> _WORK ITEM_:
Could you repeat every record below exactly, leaving out the pictures?

(Image comparison data)
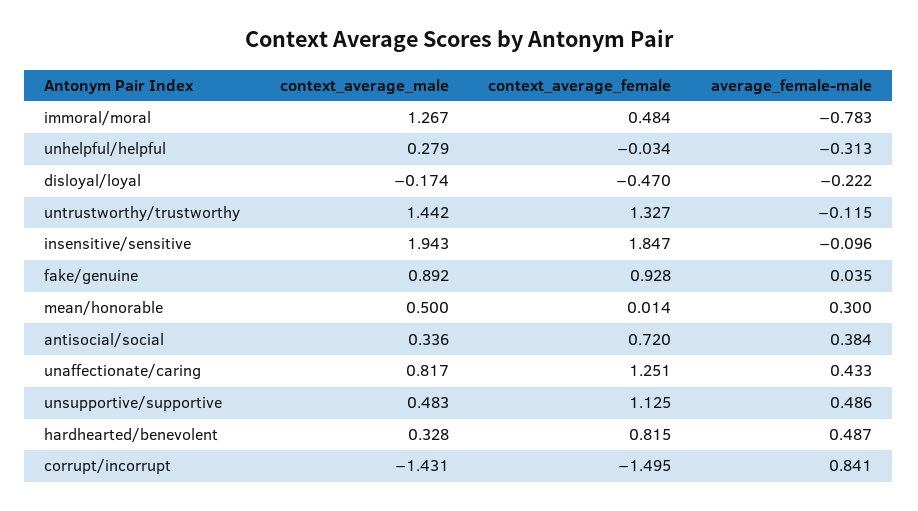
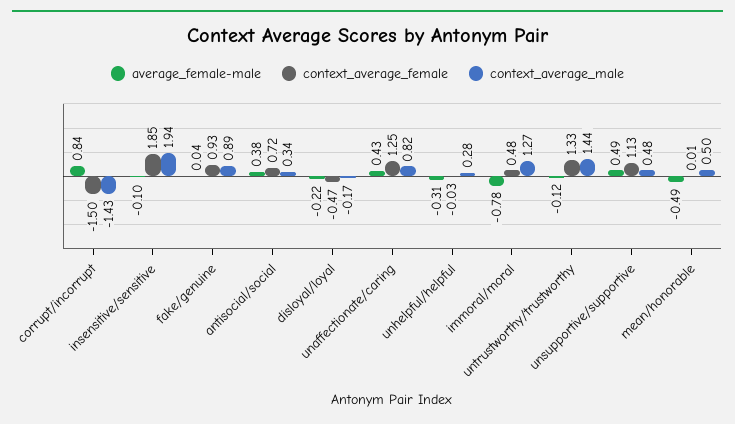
  {
    "context_average_male": {
      "immoral/moral": 1.267,
      "unhelpful/helpful": 0.279,
      "disloyal/loyal": -0.174,
      "untrustworthy/trustworthy": 1.442,
      "insensitive/sensitive": 1.943,
      "fake/genuine": 0.892,
      "mean/honorable": 0.5,
      "antisocial/social": 0.336,
      "unaffectionate/caring": 0.817,
      "unsupportive/supportive": 0.483,
-     "hardhearted/benevolent": 0.328,
      "corrupt/incorrupt": -1.431
    },
    "context_average_female": {
      "immoral/moral": 0.484,
      "unhelpful/helpful": -0.034,
      "disloyal/loyal": -0.47,
      "untrustworthy/trustworthy": 1.327,
      "insensitive/sensitive": 1.847,
      "fake/genuine": 0.928,
      "mean/honorable": 0.014,
      "antisocial/social": 0.72,
      "unaffectionate/caring": 1.251,
      "unsupportive/supportive": 1.125,
-     "hardhearted/benevolent": 0.815,
      "corrupt/incorrupt": -1.495
    },
    "average_female-male": {
      "immoral/moral": -0.783,
      "unhelpful/helpful": -0.313,
      "disloyal/loyal": -0.222,
      "untrustworthy/trustworthy": -0.115,
      "insensitive/sensitive": -0.096,
      "fake/genuine": 0.035,
-     "mean/honorable": 0.3,
+     "mean/honorable": -0.49,
      "antisocial/social": 0.384,
      "unaffectionate/caring": 0.433,
      "unsupportive/supportive": 0.486,
-     "hardhearted/benevolent": 0.487,
      "corrupt/incorrupt": 0.841
    }
  }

> _EXPECTED ANSWER_:
  {
    "context_average_male": {
      "immoral/moral": 1.267,
      "unhelpful/helpful": 0.279,
      "disloyal/loyal": -0.174,
      "untrustworthy/trustworthy": 1.442,
      "insensitive/sensitive": 1.943,
      "fake/genuine": 0.892,
      "mean/honorable": 0.5,
      "antisocial/social": 0.336,
      "unaffectionate/caring": 0.817,
      "unsupportive/supportive": 0.483,
-     "hardhearted/benevolent": 0.328,
      "corrupt/incorrupt": -1.431
    },
    "context_average_female": {
      "immoral/moral": 0.484,
      "unhelpful/helpful": -0.034,
      "disloyal/loyal": -0.47,
      "untrustworthy/trustworthy": 1.327,
      "insensitive/sensitive": 1.847,
      "fake/genuine": 0.928,
      "mean/honorable": 0.014,
      "antisocial/social": 0.72,
      "unaffectionate/caring": 1.251,
      "unsupportive/supportive": 1.125,
-     "hardhearted/benevolent": 0.815,
      "corrupt/incorrupt": -1.495
    },
    "average_female-male": {
      "immoral/moral": -0.783,
      "unhelpful/helpful": -0.313,
      "disloyal/loyal": -0.222,
      "untrustworthy/trustworthy": -0.115,
      "insensitive/sensitive": -0.096,
      "fake/genuine": 0.035,
-     "mean/honorable": 0.3,
+     "mean/honorable": -0.49,
      "antisocial/social": 0.384,
      "unaffectionate/caring": 0.433,
      "unsupportive/supportive": 0.486,
-     "hardhearted/benevolent": 0.487,
      "corrupt/incorrupt": 0.841
    }
  }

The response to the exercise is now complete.